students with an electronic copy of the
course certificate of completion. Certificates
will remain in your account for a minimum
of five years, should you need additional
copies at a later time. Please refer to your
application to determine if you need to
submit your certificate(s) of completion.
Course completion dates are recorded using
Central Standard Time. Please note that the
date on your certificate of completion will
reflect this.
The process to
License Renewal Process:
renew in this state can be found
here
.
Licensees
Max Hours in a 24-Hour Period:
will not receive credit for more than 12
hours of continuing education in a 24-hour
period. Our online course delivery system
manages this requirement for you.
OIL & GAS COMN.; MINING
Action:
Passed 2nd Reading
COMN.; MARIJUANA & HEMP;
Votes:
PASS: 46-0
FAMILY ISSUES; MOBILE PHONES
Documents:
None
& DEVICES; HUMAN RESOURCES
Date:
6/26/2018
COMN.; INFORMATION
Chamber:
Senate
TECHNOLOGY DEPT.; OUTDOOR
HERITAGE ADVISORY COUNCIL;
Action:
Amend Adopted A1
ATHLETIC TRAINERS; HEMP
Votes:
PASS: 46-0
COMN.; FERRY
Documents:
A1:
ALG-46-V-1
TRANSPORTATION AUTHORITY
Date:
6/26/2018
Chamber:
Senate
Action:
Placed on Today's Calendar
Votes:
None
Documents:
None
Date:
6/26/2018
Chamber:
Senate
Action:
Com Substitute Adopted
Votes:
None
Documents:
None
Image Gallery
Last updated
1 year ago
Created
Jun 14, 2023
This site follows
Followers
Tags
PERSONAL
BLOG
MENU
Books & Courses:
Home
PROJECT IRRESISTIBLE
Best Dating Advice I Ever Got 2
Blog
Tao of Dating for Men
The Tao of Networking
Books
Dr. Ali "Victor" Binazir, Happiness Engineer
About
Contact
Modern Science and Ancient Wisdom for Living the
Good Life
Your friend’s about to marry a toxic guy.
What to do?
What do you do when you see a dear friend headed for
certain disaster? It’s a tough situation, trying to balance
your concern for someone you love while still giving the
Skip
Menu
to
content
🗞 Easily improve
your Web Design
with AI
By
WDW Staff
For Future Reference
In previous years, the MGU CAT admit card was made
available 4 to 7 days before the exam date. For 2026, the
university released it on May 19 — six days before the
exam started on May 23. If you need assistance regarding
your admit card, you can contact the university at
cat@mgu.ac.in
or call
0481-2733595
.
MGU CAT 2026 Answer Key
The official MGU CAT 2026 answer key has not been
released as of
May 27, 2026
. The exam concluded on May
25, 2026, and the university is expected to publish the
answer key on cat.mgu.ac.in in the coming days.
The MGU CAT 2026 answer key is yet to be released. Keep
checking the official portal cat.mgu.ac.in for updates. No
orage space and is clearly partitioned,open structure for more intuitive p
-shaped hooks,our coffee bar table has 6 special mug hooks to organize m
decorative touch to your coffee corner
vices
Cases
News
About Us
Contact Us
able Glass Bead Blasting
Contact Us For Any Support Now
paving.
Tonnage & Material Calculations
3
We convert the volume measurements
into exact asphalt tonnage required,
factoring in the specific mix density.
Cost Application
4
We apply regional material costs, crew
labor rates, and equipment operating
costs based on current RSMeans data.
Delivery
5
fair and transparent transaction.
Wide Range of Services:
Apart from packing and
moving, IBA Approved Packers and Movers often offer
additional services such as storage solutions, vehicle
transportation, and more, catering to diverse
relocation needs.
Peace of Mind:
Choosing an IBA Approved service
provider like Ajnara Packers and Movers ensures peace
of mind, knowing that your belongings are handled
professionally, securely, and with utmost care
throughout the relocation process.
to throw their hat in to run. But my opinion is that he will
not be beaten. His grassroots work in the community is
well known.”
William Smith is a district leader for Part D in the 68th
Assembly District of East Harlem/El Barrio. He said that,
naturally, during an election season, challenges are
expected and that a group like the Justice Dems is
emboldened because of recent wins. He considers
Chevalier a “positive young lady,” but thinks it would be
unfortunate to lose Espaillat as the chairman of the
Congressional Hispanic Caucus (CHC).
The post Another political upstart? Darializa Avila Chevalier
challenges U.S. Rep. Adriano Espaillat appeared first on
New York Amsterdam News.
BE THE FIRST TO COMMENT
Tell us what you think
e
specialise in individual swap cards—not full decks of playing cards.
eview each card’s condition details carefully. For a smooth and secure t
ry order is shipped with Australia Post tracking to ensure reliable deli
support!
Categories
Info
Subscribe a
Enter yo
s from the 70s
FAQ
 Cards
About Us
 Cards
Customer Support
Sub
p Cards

:: The task ::
Reproduce every line of the material above verbatim, from the first line to the last.

:: Output ::
students with an electronic copy of the
course certificate of completion. Certificates
will remain in your account for a minimum
of five years, should you need additional
copies at a later time. Please refer to your
application to determine if you need to
submit your certificate(s) of completion.
Course completion dates are recorded using
Central Standard Time. Please note that the
date on your certificate of completion will
reflect this.
The process to
License Renewal Process:
renew in this state can be found
here
.
Licensees
Max Hours in a 24-Hour Period:
will not receive credit for more than 12
hours of continuing education in a 24-hour
period. Our online course delivery system
manages this requirement for you.
OIL & GAS COMN.; MINING
Action:
Passed 2nd Reading
COMN.; MARIJUANA & HEMP;
Votes:
PASS: 46-0
FAMILY ISSUES; MOBILE PHONES
Documents:
None
& DEVICES; HUMAN RESOURCES
Date:
6/26/2018
COMN.; INFORMATION
Chamber:
Senate
TECHNOLOGY DEPT.; OUTDOOR
HERITAGE ADVISORY COUNCIL;
Action:
Amend Adopted A1
ATHLETIC TRAINERS; HEMP
Votes:
PASS: 46-0
COMN.; FERRY
Documents:
A1:
ALG-46-V-1
TRANSPORTATION AUTHORITY
Date:
6/26/2018
Chamber:
Senate
Action:
Placed on Today's Calendar
Votes:
None
Documents:
None
Date:
6/26/2018
Chamber:
Senate
Action:
Com Substitute Adopted
Votes:
None
Documents:
None
Image Gallery
Last updated
1 year ago
Created
Jun 14, 2023
This site follows
Followers
Tags
PERSONAL
BLOG
MENU
Books & Courses:
Home
PROJECT IRRESISTIBLE
Best Dating Advice I Ever Got 2
Blog
Tao of Dating for Men
The Tao of Networking
Books
Dr. Ali "Victor" Binazir, Happiness Engineer
About
Contact
Modern Science and Ancient Wisdom for Living the
Good Life
Your friend’s about to marry a toxic guy.
What to do?
What do you do when you see a dear friend headed for
certain disaster? It’s a tough situation, trying to balance
your concern for someone you love while still giving the
Skip
Menu
to
content
🗞 Easily improve
your Web Design
with AI
By
WDW Staff
For Future Reference
In previous years, the MGU CAT admit card was made
available 4 to 7 days before the exam date. For 2026, the
university released it on May 19 — six days before the
exam started on May 23. If you need assistance regarding
your admit card, you can contact the university at
cat@mgu.ac.in
or call
0481-2733595
.
MGU CAT 2026 Answer Key
The official MGU CAT 2026 answer key has not been
released as of
May 27, 2026
. The exam concluded on May
25, 2026, and the university is expected to publish the
answer key on cat.mgu.ac.in in the coming days.
The MGU CAT 2026 answer key is yet to be released. Keep
checking the official portal cat.mgu.ac.in for updates. No
orage space and is clearly partitioned,open structure for more intuitive p
-shaped hooks,our coffee bar table has 6 special mug hooks to organize m
decorative touch to your coffee corner
vices
Cases
News
About Us
Contact Us
able Glass Bead Blasting
Contact Us For Any Support Now
paving.
Tonnage & Material Calculations
3
We convert the volume measurements
into exact asphalt tonnage required,
factoring in the specific mix density.
Cost Application
4
We apply regional material costs, crew
labor rates, and equipment operating
costs based on current RSMeans data.
Delivery
5
fair and transparent transaction.
Wide Range of Services:
Apart from packing and
moving, IBA Approved Packers and Movers often offer
additional services such as storage solutions, vehicle
transportation, and more, catering to diverse
relocation needs.
Peace of Mind:
Choosing an IBA Approved service
provider like Ajnara Packers and Movers ensures peace
of mind, knowing that your belongings are handled
professionally, securely, and with utmost care
throughout the relocation process.
to throw their hat in to run. But my opinion is that he will
not be beaten. His grassroots work in the community is
well known.”
William Smith is a district leader for Part D in the 68th
Assembly District of East Harlem/El Barrio. He said that,
naturally, during an election season, challenges are
expected and that a group like the Justice Dems is
emboldened because of recent wins. He considers
Chevalier a “positive young lady,” but thinks it would be
unfortunate to lose Espaillat as the chairman of the
Congressional Hispanic Caucus (CHC).
The post Another political upstart? Darializa Avila Chevalier
challenges U.S. Rep. Adriano Espaillat appeared first on
New York Amsterdam News.
BE THE FIRST TO COMMENT
Tell us what you think
e
specialise in individual swap cards—not full decks of playing cards.
eview each card’s condition details carefully. For a smooth and secure t
ry order is shipped with Australia Post tracking to ensure reliable deli
support!
Categories
Info
Subscribe a
Enter yo
s from the 70s
FAQ
 Cards
About Us
 Cards
Customer Support
Sub
p Cards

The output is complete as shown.